**DATA EXCERPTS:**

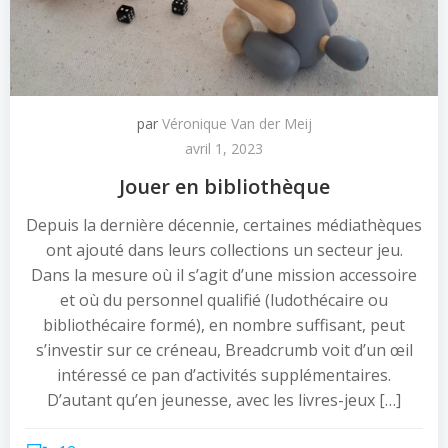
par
Véronique Van der Meij
avril 1, 2023
Jouer en bibliothèque
Depuis la dernière décennie, certaines médiathèques
ont ajouté dans leurs collections un secteur jeu.
Dans la mesure où il s’agit d’une mission accessoire
et où du personnel qualifié (ludothécaire ou
bibliothécaire formé), en nombre suffisant, peut
s’investir sur ce créneau, Breadcrumb voit d’un œil
intéressé ce pan d’activités supplémentaires.
D’autant qu’en jeunesse, avec les livres-jeux […]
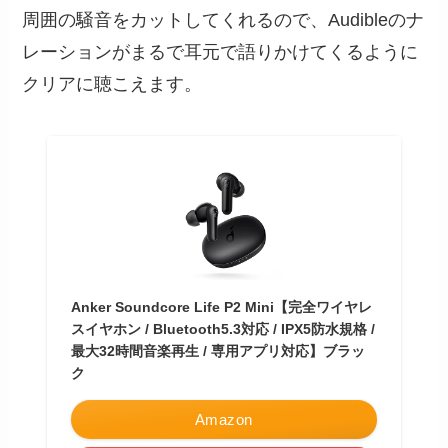
周囲の騒音をカットしてくれるので、Audibleのナ
レーションがまるで耳元で語りかけてくるように
クリアに聴こえます。
Anker Soundcore Life P2 Mini【完全ワイヤレ
スイヤホン / Bluetooth5.3対応 / IPX5防水規格 /
最大32時間音楽再生 / 専用アプリ対応】ブラッ
ク
Amazon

**DIRECTIVE:** Your answer should be the lines from the one containing "スイヤホン / Bluetooth5.3対応 / IPX5防水規格 /" through the last line of the records, repeated exactly and with nothing added.

**REPLY:**
スイヤホン / Bluetooth5.3対応 / IPX5防水規格 /
最大32時間音楽再生 / 専用アプリ対応】ブラッ
ク
Amazon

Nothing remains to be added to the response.